Article 16.               (Omission of Report to Board of Directors)
            1.          In the event that a Director, Auditor or Accounting Auditor gives all Directors and Auditors notice of the matters provided for in Article 13 of these Regulations (excluding the report of the status of the execution of business to be made at least once every three (3) months pursuant to Article 13, Paragraph 1 of these Regulations) and other matters to be reported to the Board of Directors, the relevant matters are not required to be reported to the Board of Directors.
            2.          In the event that the preceding paragraph is applicable, a notice to that effect shall be given to the secretarial organization.
            3.          In the event that Paragraph 1 of this Article is applicable, minutes of a meeting of the Board of Directors shall be prepared, and all Directors and Auditors shall affix their names and seals thereto.
Supplementary Provisions
1.   These Regulations shall be enforced as from June 29, 2010.
 
2.   With respect to the matters to be resolved, which are referred to in Article 12, Paragraph 1 hereof, certain terms shall be construed as defined in the Appendix, and a submission standards for such matters shall be as set forth in the Appendix.
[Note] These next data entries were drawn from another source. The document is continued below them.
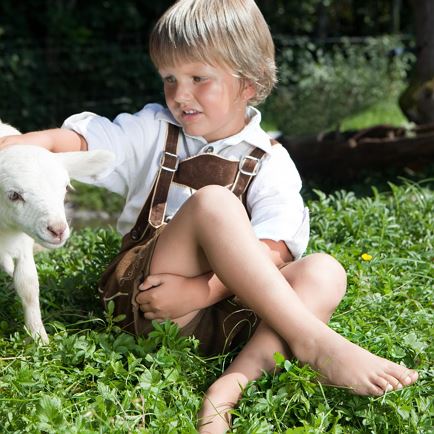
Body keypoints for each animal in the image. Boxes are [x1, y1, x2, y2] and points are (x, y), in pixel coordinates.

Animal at [0, 122, 114, 342]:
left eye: (66, 187)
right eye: (14, 195)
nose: (57, 230)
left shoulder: (23, 245)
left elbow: (28, 286)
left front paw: (39, 339)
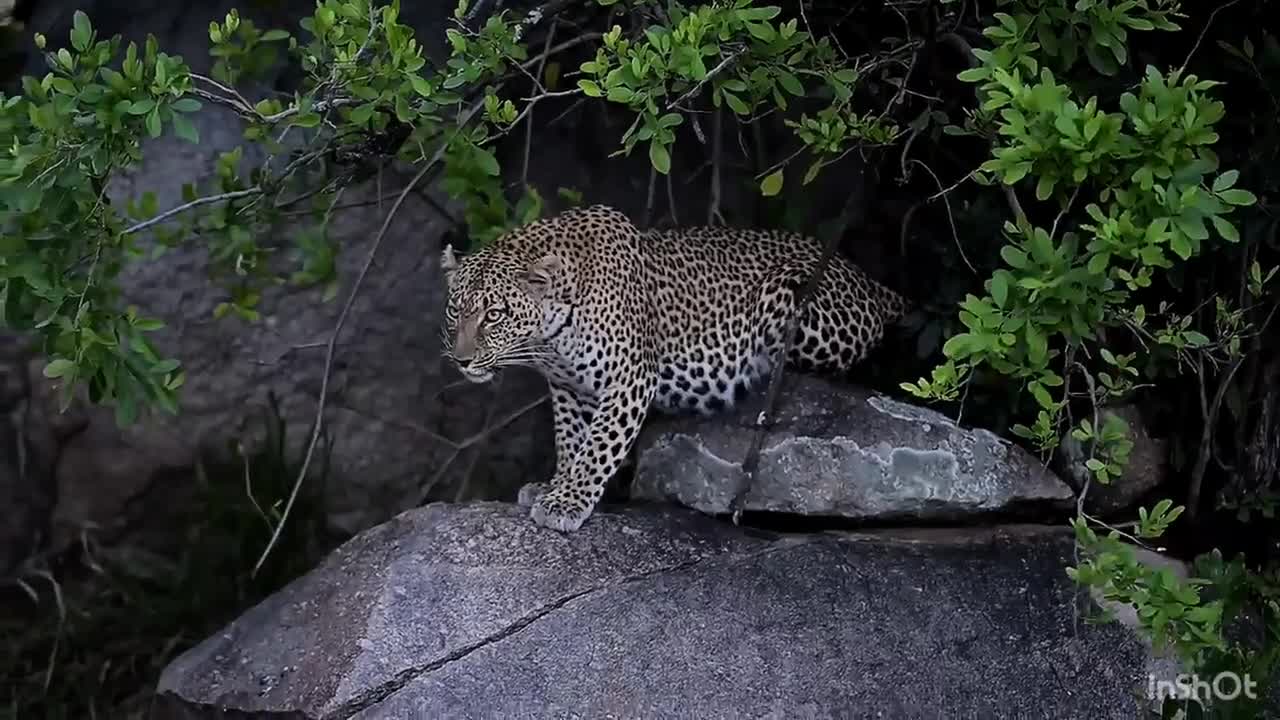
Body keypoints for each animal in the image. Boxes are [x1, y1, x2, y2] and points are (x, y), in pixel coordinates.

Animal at [440, 204, 911, 530]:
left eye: (494, 315)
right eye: (455, 311)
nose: (463, 360)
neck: (550, 335)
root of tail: (869, 281)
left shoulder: (628, 379)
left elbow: (597, 447)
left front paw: (566, 502)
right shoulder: (569, 389)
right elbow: (571, 440)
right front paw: (556, 485)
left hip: (791, 290)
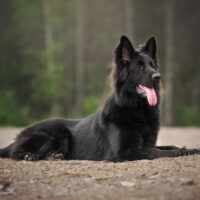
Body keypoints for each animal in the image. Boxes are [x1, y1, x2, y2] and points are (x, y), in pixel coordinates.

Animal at [0, 36, 200, 161]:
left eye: (153, 65)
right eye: (139, 67)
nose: (158, 77)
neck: (136, 109)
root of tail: (20, 134)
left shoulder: (148, 142)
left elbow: (169, 146)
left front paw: (189, 150)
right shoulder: (124, 151)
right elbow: (155, 151)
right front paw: (178, 154)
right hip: (57, 132)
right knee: (15, 152)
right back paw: (28, 155)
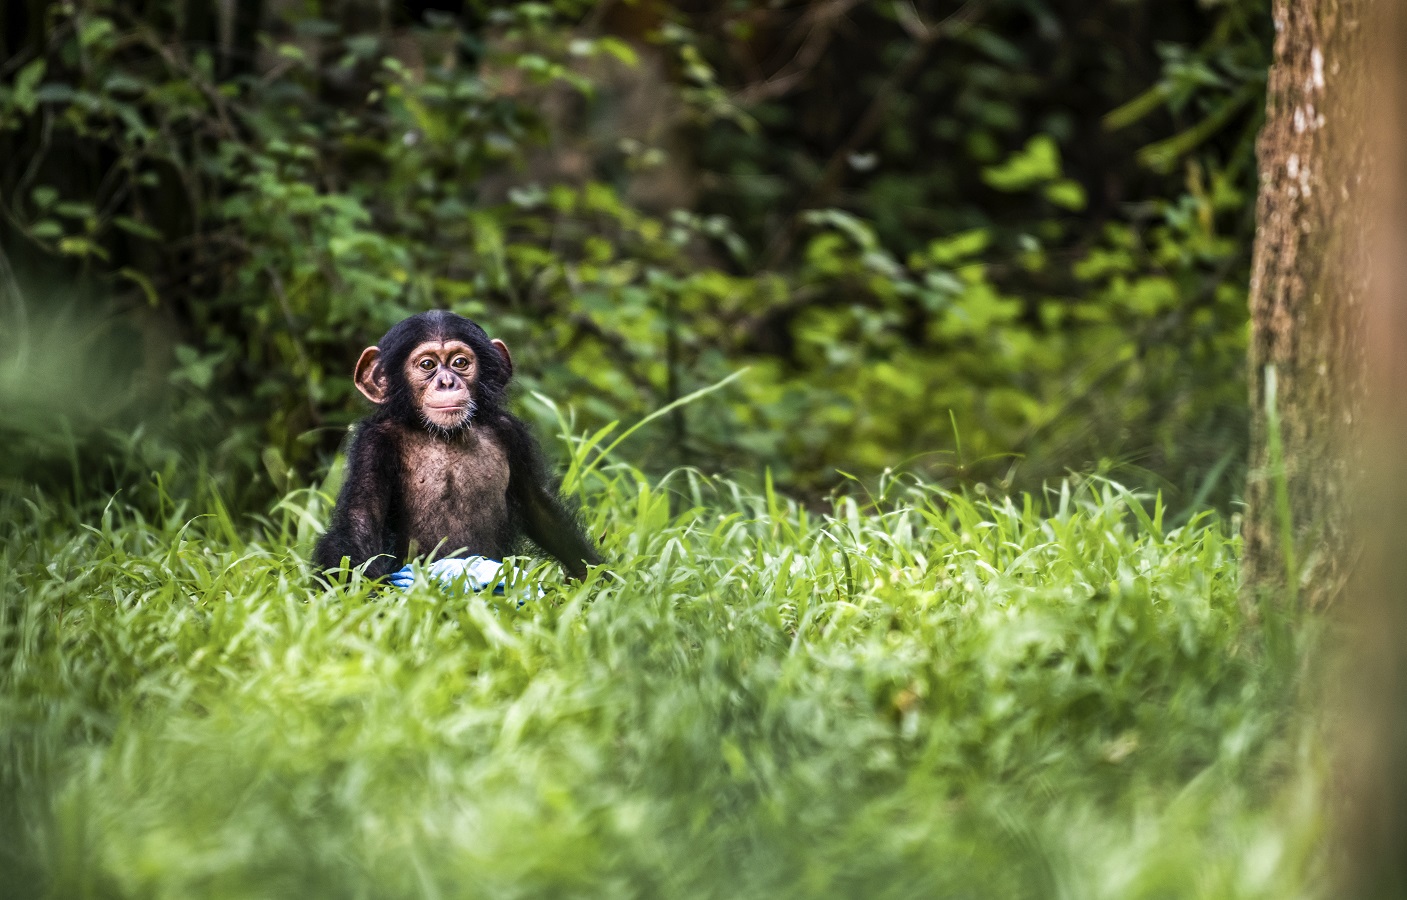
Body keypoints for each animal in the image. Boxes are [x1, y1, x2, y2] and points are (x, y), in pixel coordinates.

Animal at [313, 312, 599, 585]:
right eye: (427, 365)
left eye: (460, 363)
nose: (447, 382)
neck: (444, 434)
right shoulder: (373, 444)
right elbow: (360, 520)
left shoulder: (511, 432)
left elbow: (538, 506)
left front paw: (598, 578)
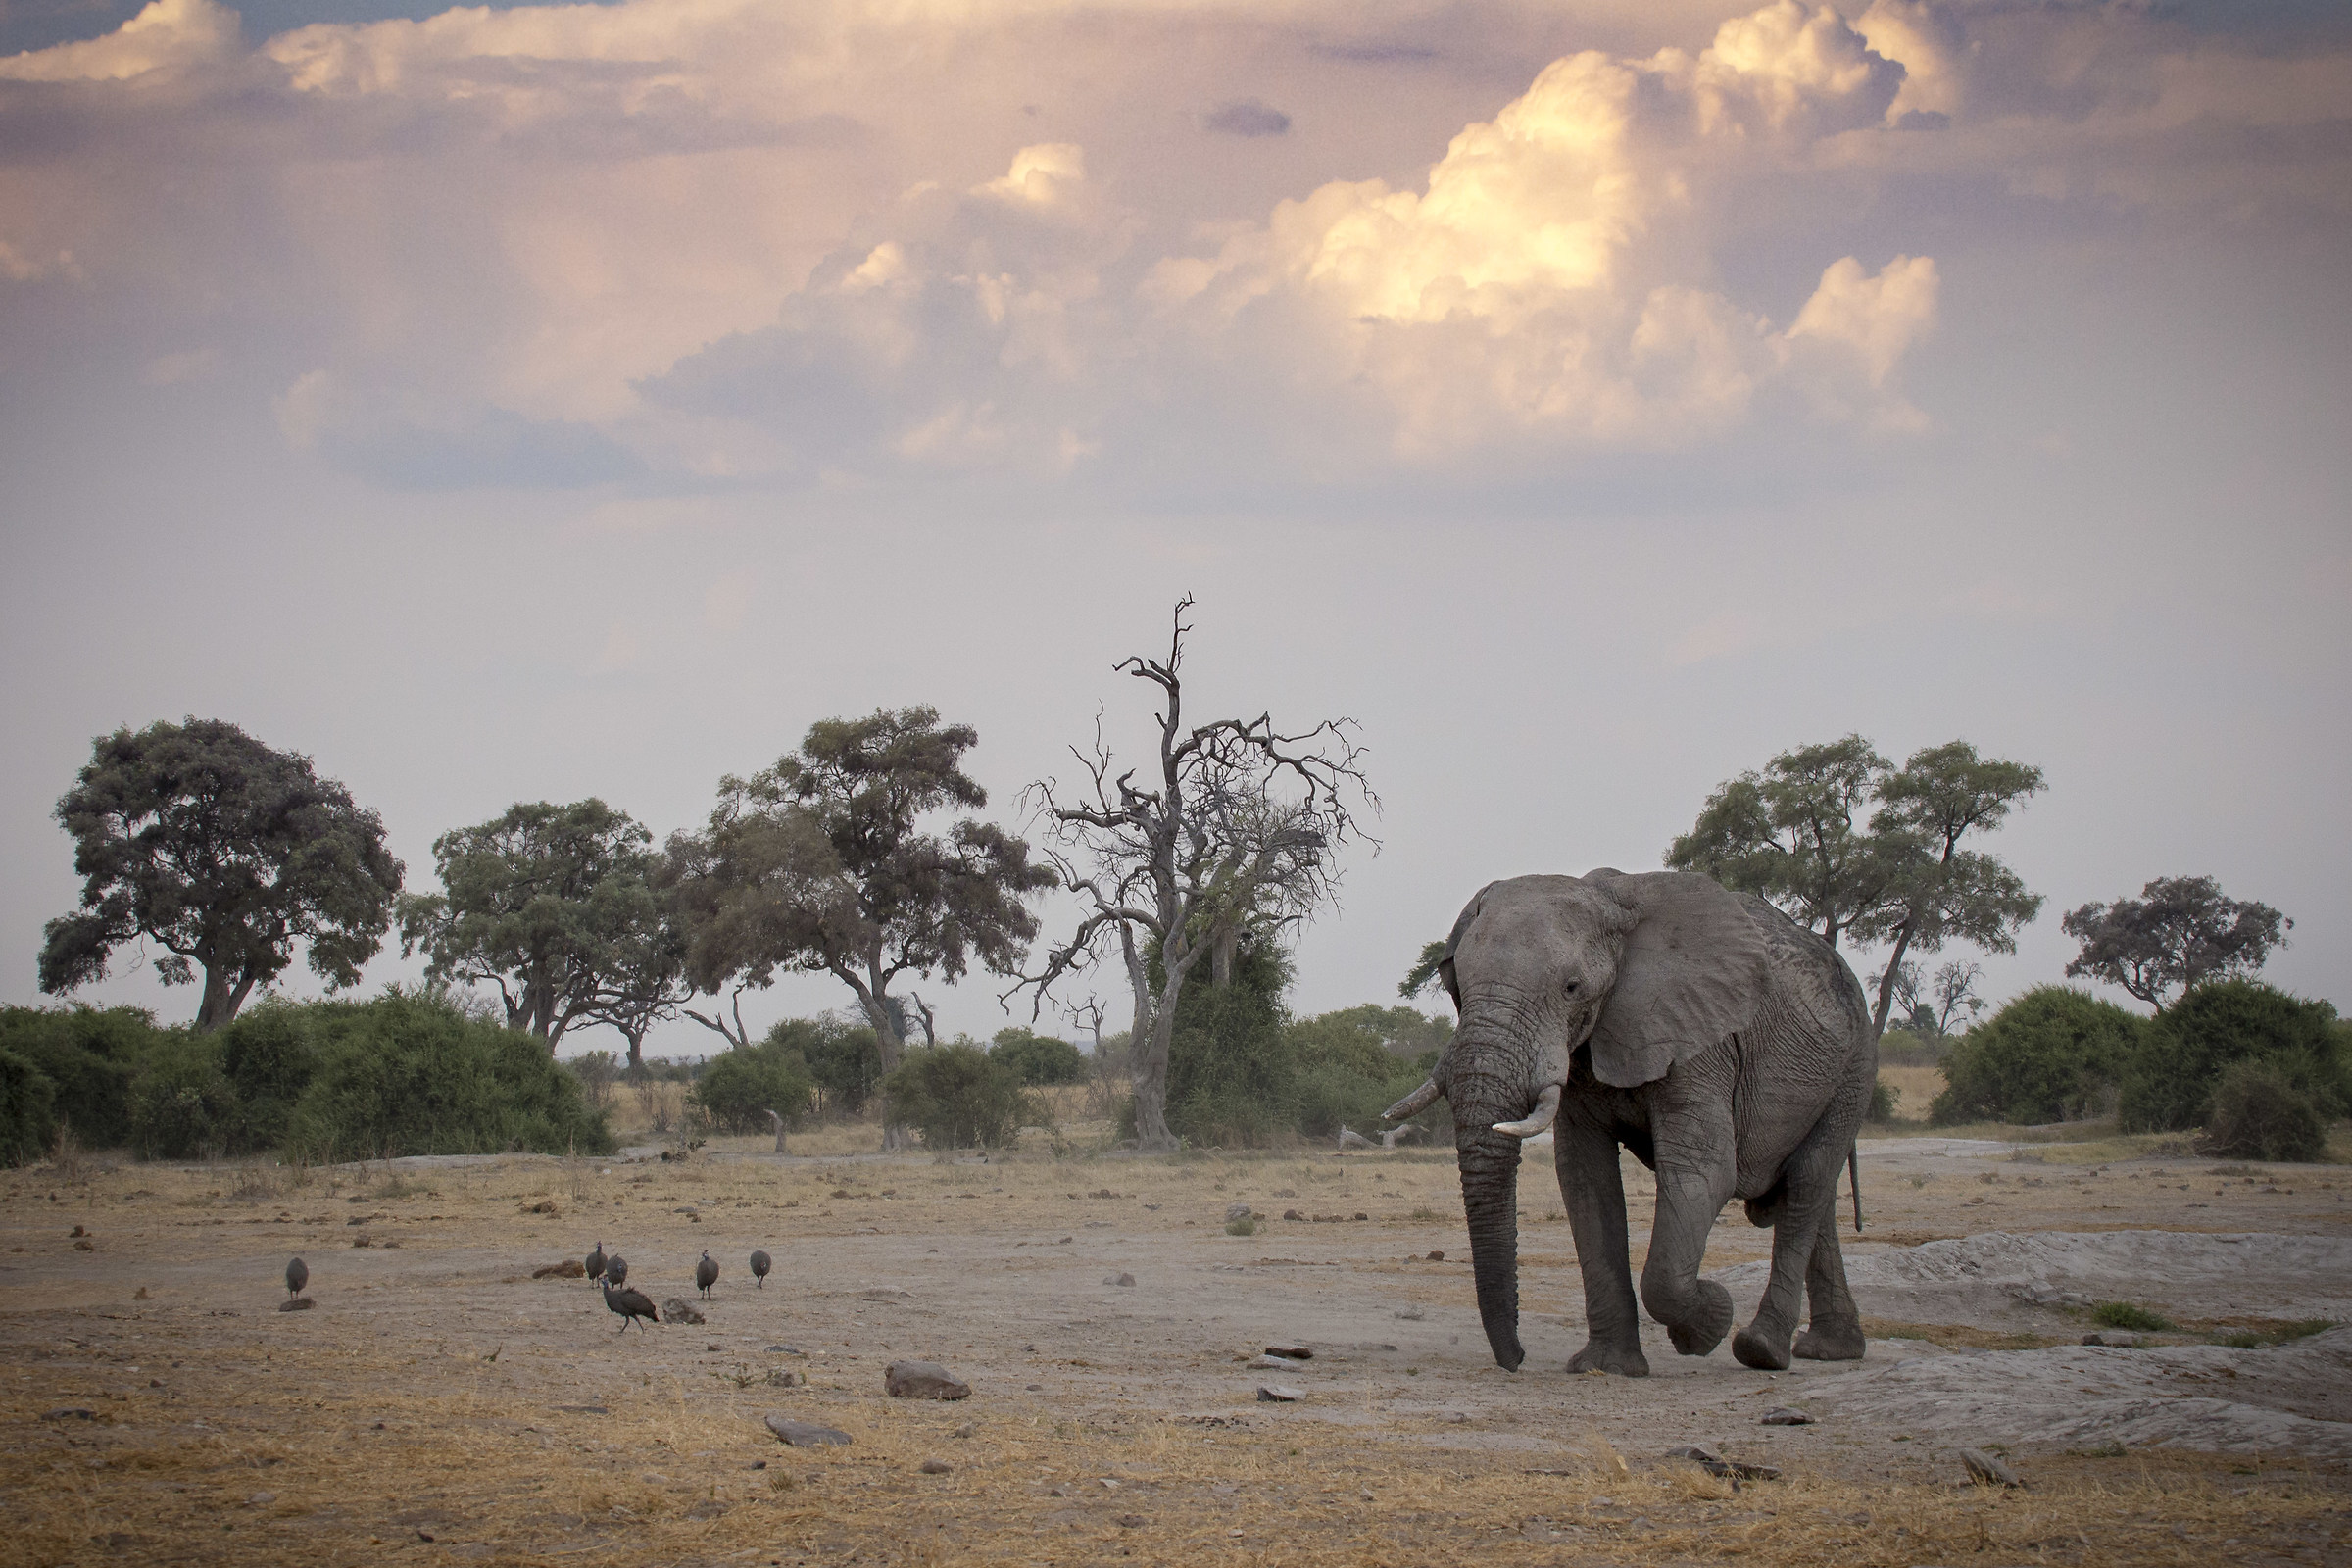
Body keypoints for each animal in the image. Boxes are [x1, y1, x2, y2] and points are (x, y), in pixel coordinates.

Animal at [1382, 869, 1876, 1377]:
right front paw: (1608, 1366)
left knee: (1807, 1184)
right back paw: (1829, 1349)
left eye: (1572, 988)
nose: (1517, 1360)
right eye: (1459, 988)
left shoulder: (1699, 1040)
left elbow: (1706, 1172)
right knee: (1814, 1197)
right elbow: (1585, 1178)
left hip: (1854, 1069)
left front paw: (1707, 1323)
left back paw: (1762, 1349)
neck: (1612, 905)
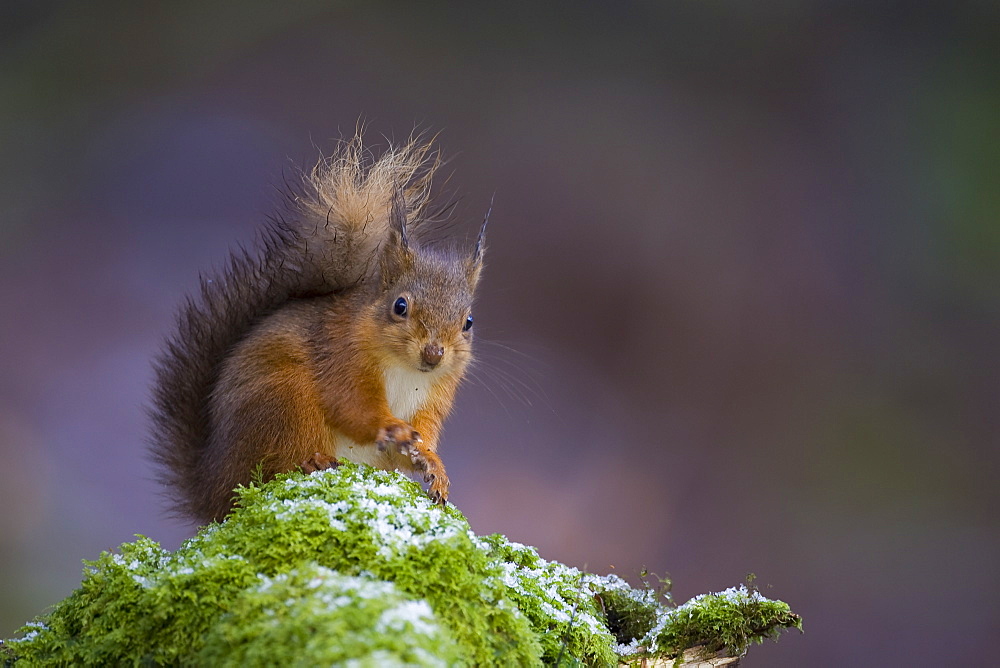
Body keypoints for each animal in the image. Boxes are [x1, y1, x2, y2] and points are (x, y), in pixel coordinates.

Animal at [149, 134, 488, 520]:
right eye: (400, 306)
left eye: (468, 322)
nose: (433, 354)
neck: (407, 371)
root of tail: (211, 489)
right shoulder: (341, 357)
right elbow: (352, 407)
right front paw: (391, 427)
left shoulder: (435, 398)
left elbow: (422, 436)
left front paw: (432, 464)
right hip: (286, 402)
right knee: (271, 466)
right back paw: (309, 461)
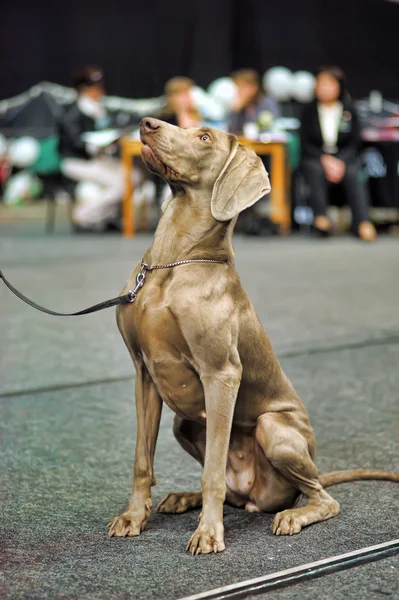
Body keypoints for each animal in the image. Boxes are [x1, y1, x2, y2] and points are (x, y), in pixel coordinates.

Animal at [108, 119, 398, 556]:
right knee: (231, 490)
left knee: (322, 498)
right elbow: (143, 460)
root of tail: (255, 496)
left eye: (205, 137)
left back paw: (291, 515)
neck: (172, 262)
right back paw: (184, 498)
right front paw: (133, 517)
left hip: (273, 428)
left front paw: (209, 532)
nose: (147, 123)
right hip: (183, 423)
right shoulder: (144, 372)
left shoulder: (221, 374)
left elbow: (212, 470)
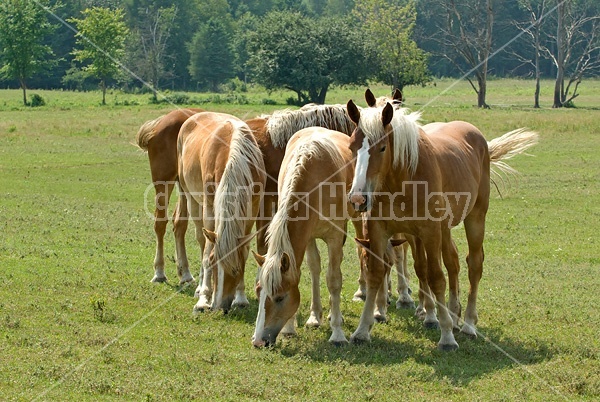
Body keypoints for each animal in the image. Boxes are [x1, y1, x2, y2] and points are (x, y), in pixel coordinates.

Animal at [176, 112, 264, 310]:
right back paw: (199, 288)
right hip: (191, 198)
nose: (220, 305)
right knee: (201, 240)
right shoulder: (209, 208)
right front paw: (203, 299)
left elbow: (244, 250)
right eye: (213, 262)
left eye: (236, 269)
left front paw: (241, 298)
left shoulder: (251, 211)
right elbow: (206, 250)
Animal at [250, 128, 358, 346]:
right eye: (258, 292)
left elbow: (334, 280)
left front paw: (337, 333)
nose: (258, 341)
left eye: (280, 298)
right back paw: (317, 316)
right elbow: (307, 269)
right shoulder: (306, 237)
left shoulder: (334, 237)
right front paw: (291, 327)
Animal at [344, 96, 536, 350]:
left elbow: (435, 276)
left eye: (382, 147)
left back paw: (467, 324)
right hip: (445, 230)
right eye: (351, 147)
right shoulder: (378, 231)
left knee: (474, 264)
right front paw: (363, 329)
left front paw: (445, 335)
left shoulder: (429, 231)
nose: (358, 198)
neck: (403, 179)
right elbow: (376, 273)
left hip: (475, 218)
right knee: (453, 261)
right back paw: (455, 315)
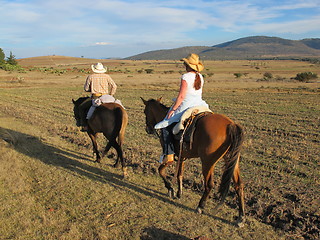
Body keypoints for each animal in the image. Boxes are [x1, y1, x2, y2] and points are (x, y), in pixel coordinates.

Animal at [141, 97, 245, 227]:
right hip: (232, 161)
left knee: (209, 184)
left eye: (145, 111)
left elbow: (160, 170)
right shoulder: (182, 156)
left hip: (207, 162)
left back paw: (200, 206)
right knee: (239, 185)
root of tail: (231, 124)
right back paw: (241, 217)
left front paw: (170, 189)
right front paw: (179, 193)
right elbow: (180, 175)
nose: (148, 129)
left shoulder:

The reporting standards for “other matters concerning the business individually executed, which are separately prescribed” referred to in Article 13, Item (11) hereof shall be as set forth in the Appendix.

 


 

3.   Material amendment to the rules and regulations referred to in Articles 12 and 13 hereof shall not include any inevitable amendment to the expressions which is caused by any amendment to laws or ordinances and requires no concrete review.
4.   The expansion of the scope of submission and reporting set forth in the Appendix shall be approved by The General Manager of the Compliance Department, and the Directors and Auditors shall be promptly notified of the details of such expansion.

 


 

Appendix
Standards for Submission and Reporting of Matters to the Board of Directors
This Appendix clarifies the criteria and definitions of certain terms under the submission and reporting standards provided for in these Regulations, and sets forth detailed standards.
                       
           
 
1. Senior employees
    “Senior employees” shall mean the General Managers stipulated by the Organization Regulations.  
           
 
2. Important organizational units
    “Important organizational units” shall mean the Departments stipulated by the Organization Regulations.  
           
 
3. Disposal and acceptance of material assets
    “Disposal and acceptance of material assets” shall include transfer and acquisition of part of the business (excluding transfer and acquisition for which a resolution at a general meeting of shareholders is required), and the detailed standards for other assets shall be as follows:  
               
     
(1)  Movables and real estate
    a.   Definition of movables and real estate:  
 
 
            (a)   Acquisition of movables and real estate shall include capital investment;  
 
 
            (b)   The standard of amount concerning disposal of movables and real estate shall be the larger of the “sale vale” and the “book value”; and  
 
 
            (c)   The amount of disposal loss associated with disposal of movables and real estate shall be the net amount taking into account amortization and reserve.  
 
 
                   
            b.   Standards for submission:  
 
 
            (a)   Disposal and acquisition of assets of not less than two billion yen (¥2,000,000,000) per case; and  
 
 
            (b)   Disposal which incurs a disposal loss of not less than five hundred million yen (¥500,000,000) per case.  
 
 
                   
            c.   Standards for reporting:  
 
 
            (a)   Disposal and acquisition of assets of not less than one billion yen (¥1,000,000,000) and less than two billion yen (¥2,000,000,000) per case; and  
 
 
            (b)   Disposal which incurs a disposal loss of not less than one hundred million yen (¥100,000,000) and less than five hundred million yen (¥500,000,000) per case.  
               
     
(2)  Securities
    a.   Standards for submission:
Capital contribution in a client, and other acquisition and disposal of securities of not less than two billion yen (¥2,000,000,000) per case.
 
 
 
                   
            b.   Standards for reporting:
Capital contribution in a client, and other acquisition and disposal of securities of not less than one billion yen (¥1,000,000,000) and less than two billion yen (¥2,000,000,000) per case.
 
               
 
4. Borrowing and guarantee of large amounts
    a.   Standards for submission:
Borrowing, etc. of money from a financial institution, in the amount of not less than two billion yen (¥2,000,000,000) per case.

 
           

 


 

                       
           
            b.   Standards for reporting:
Borrowing, etc. of money from a financial institution, in the amount of not less than one billion yen (¥1,000,000,000) and less than two billion yen (¥2,000,000,000) per case.
 
           
 
5.  Transaction within the Group
    In the case of transactions, which are referred to in “3. Disposal and acceptance of material assets” and “4. Borrowing and guarantee of large amounts” above, with the Company’s consolidated affiliate or equity method affiliate, the standard for amount and loss of transactions for which standard for submission and reporting is required shall, in principle, be half of those of normal transactions.  
           
 
6.  Others
    “Other material changes” shall mean the changes affecting the essence of the relevant substance.